FOR IMMEDIATE RELEASE
Contact: Pamela Goldsmith, 202-465-8270
Washington, DC – April 8, 2021: The American College of Trust and Estate Counsel (ACTEC) Monday released its video on the importance of improving recruitment and retention of diverse attorneys in the trust and estates field and the law in general, How to Increase Diversity in the Legal Profession. The video is the College’s fifth in its monthly informational series – Planning for a Diverse and Equitable Future, a project of ACTEC’s Diversity, Equity and Inclusivity Committee, funded by The ACTEC Foundation.
Recognizing the lack of diversity in the legal profession, ACTEC’s Diversity, Equity and Inclusivity Committee addresses the issue in this video by highlighting the history of wealth disparity in the United States and the increasing need for attorneys of diverse backgrounds. Though the number of female lawyers has increased to 37 percent over the last ten years, similar gains have not been realized among people of color in the legal profession. Only 5 percent of attorneys are Black, even though they make up 13 percent of the population.

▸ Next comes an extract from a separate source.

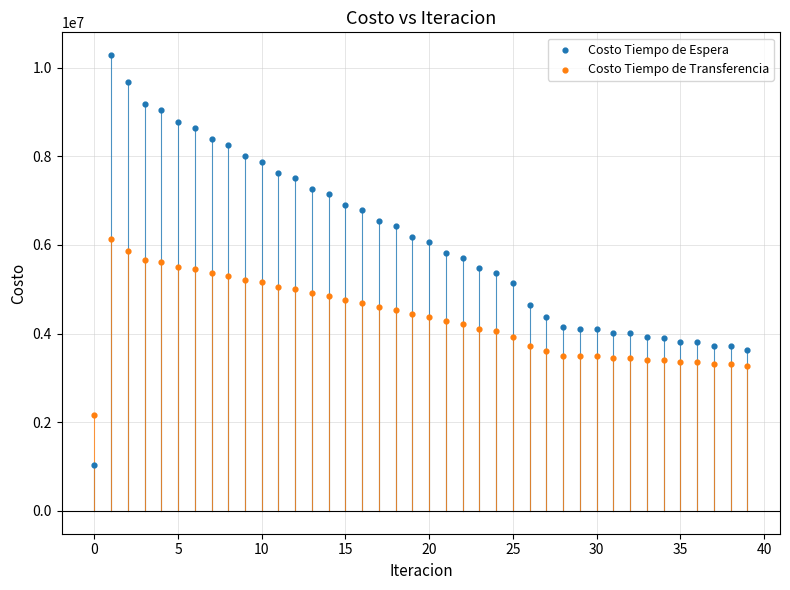

Which series contains the lowest Y value?

Costo Tiempo de Espera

Another 5 percent of attorneys are Latinx, though they represent 18.5 percent of the population.
Vanesa Browne of Bessemer Trust, ACTEC Fellow Stephanie Perry of Pasternak & Fidis, and Kalimah White of TD Wealth Management, offer concrete steps for creating a pipeline program and improving recruitment and retention. They describe the difference between serving as a mentor and serving as a sponsor and the importance of both roles in the career of a diverse attorney. ACTEC Fellow Sarah Moore Johnson serves as the moderator for this forthright discussion.
“I am committed to serving as a mentor and sponsor for diverse attorneys in the trust and estates field,” said Terrence M. Franklin, Immediate Past Chair of the Diversity, Equity and Inclusivity Committee. “I was the first Black Fellow elected to ACTEC. I can attest to the importance of taking active steps to recruit and retain diverse attorneys into ACTEC, into the trust and estates field, and into the legal profession overall.”

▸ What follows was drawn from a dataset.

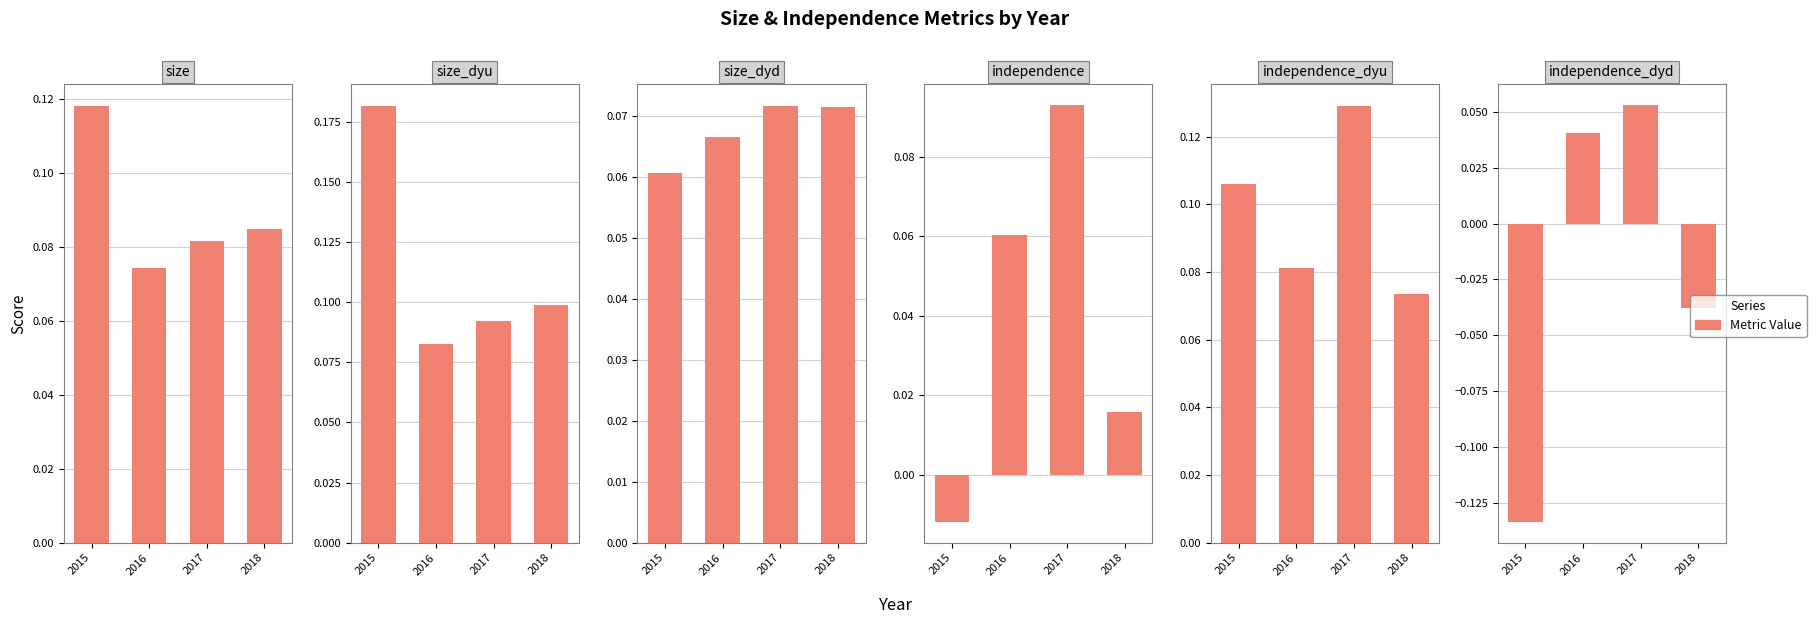

What is the difference between the highest and lowest values at 2015?

0.3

For further information about the Diversity, Equity & Inclusivity series, please visit actec.org/diversity. How to Increase Diversity in the Legal Profession can also be shared via YouTube.
About The American College of Trust and Estate Counsel (ACTEC): Established in 1949, The American College of Trust and Estate Counsel (ACTEC) is a national, nonprofit association of approximately 2,500 lawyers and law professors from throughout the United States and abroad. ACTEC members (Fellows) are peer-elected on the basis of professional reputation and expertise in the preparation of wills and trusts, estate planning, probate, trust administration and related practice areas. The College’s mission includes the improvement and reform of probate, trust and tax laws and procedures and professional practice standards. ACTEC frequently offers technical comments with regard to legislation and regulations but does not take positions on matters of policy or political objectives.

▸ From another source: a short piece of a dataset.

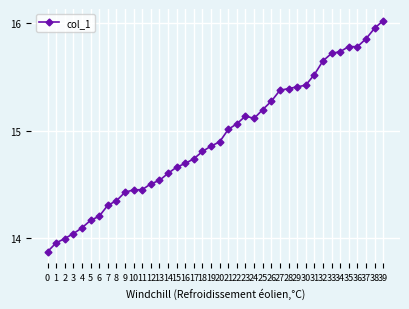

Approximately how many times larger is the value at 35 compared to 13?

1.1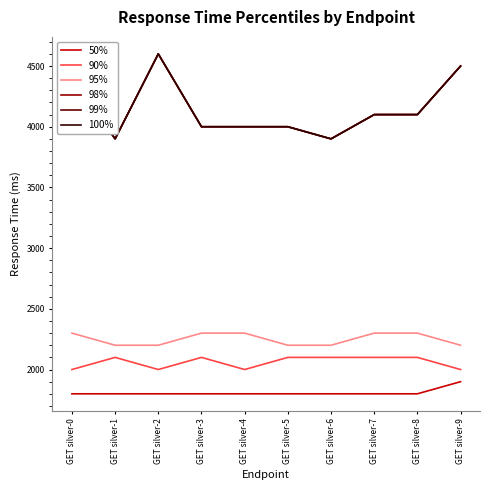

Does the chart display data point markers on the line(s)?

No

About The ACTEC Foundation: The ACTEC Foundation is the philanthropic arm of The American College of Trust and Estate Counsel or ACTEC. The Foundation is a nonprofit, 501(c)(3) that offers education to families and professionals and supports students interested in the trust and estate area of the law. Through continued financial support, The ACTEC Foundation offers professional development, scholarships and education for a number of important efforts, including legal education, educational support, public initiatives, legal publications and the student editorial board.